• _Your instructions_
Reproduce word for word the part of the message-queue thread starting with "How do you implement" and going on through "server to die?".

• _Passage shown_
++++++++++++++++++++
That shouldn't be done in a web request. Not only can it lead to wasted time in the request handler, but it can lead to race conditions like double purchases.

> it can lead to race conditions like double purchases

"Let's return as soon as possible rather than blocking" is not the real way to handle race conditions. All you are doing is reducing the surface (time) that such a thing can happen in. It makes more sense to plan these things out using something else (e.g. locking).

How do you implement "no really, this request should not return until the server has successfully completed external communication"?

You can do some sort of websocket-y mechanism to tell the client that the server has completed a previous request, or polling, but both of those bring a lot of infrastructure overhead.

Polling is super easy. It's just one more API endpoint.

Blocking is even easier, it's zero more endpoints.

Yeah and if Stripe goes down your server goes down with it.

How are you architecting things that an upstream error will cause your server to die?

Look, in both cases, the request needs to be synchronous. You need to tell the customer that their purchase went through. If you're going to add a whole other bus into the thing and make it asynchronous and have an elaborate polling solution on the client, that's fine, but I would (and do) just have them wait the two extra seconds and either say "your card has been charged" or handle the rare case with "there has been an upstream error, please don't close this window while we retry the request".

If Stripe is your payment processor, how do you propose that one should process payments if Stripe is down? How does making payment processing asynchronous help? Why would your entire server die because Stripe's API failed to return?

Message queues are "email for applications". They allow you to break up your application into components that talk to each other across processes, machines and time. For example if you need to print and send a letter to your customer, you can have the web frontend send a message to the printer task. Those messages can be queued up (in case the printer is down), and handled slowly or quickly by the printer. If you have two printers you can have them both pulling jobs off the same queue. Good message queues can offer reliability guarantees like at most once delivery, and persistence (saving message queues to disk in case machines go down). Also primitives like pub/sub where applications subscribe to data (think: stock feeds), and other applications publish that data.

Simple use cases for message queues in a web application include:

- Improving response latency by moving deferrable tasks out of the page serving code

- Improving response latency by simplifying implementation of concurrent tasks (whether across cores or servers)

- Allowing capacity planning for average load instead of peak load for deferrable tasks

The bigger story is that message queues make a good substrate for building fault-tolerant, highly available, scalable distributed systems that are easy to reason about and have predictable performance. This is because system components can be cleanly decoupled, implemented with redundancy and scalability, the message queue itself takes over much of the complexity of failover and delivery/ordering guarantees, and the message queue makes an excellent point for monitoring the system, giving visibility into logjams and problems in a live system.
++++++++++++++++++++
• _Extracted data_
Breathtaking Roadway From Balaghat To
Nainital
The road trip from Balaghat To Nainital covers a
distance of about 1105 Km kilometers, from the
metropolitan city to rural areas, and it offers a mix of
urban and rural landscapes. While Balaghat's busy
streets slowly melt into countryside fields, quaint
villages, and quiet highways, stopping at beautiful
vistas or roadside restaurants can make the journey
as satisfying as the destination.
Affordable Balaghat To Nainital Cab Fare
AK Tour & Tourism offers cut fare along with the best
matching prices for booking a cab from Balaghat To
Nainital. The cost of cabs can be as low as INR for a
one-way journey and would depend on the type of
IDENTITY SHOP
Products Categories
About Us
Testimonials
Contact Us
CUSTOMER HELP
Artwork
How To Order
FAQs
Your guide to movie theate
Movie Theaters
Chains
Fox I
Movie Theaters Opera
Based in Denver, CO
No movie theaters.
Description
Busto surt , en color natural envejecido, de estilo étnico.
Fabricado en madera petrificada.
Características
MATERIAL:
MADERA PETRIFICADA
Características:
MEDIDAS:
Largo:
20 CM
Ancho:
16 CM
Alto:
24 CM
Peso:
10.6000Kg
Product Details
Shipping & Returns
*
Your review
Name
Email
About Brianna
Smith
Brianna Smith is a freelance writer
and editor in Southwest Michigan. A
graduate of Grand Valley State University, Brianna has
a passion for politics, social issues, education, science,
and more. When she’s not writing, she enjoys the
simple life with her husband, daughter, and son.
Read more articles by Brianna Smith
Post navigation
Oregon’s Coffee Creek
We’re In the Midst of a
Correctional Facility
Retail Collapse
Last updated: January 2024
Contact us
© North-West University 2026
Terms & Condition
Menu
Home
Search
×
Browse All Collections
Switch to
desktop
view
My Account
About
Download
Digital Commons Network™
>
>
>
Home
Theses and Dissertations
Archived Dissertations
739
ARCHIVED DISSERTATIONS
++++++++++++++++++++
• _Final answer_
How do you implement "no really, this request should not return until the server has successfully completed external communication"?

You can do some sort of websocket-y mechanism to tell the client that the server has completed a previous request, or polling, but both of those bring a lot of infrastructure overhead.

Polling is super easy. It's just one more API endpoint.

Blocking is even easier, it's zero more endpoints.

Yeah and if Stripe goes down your server goes down with it.

How are you architecting things that an upstream error will cause your server to die?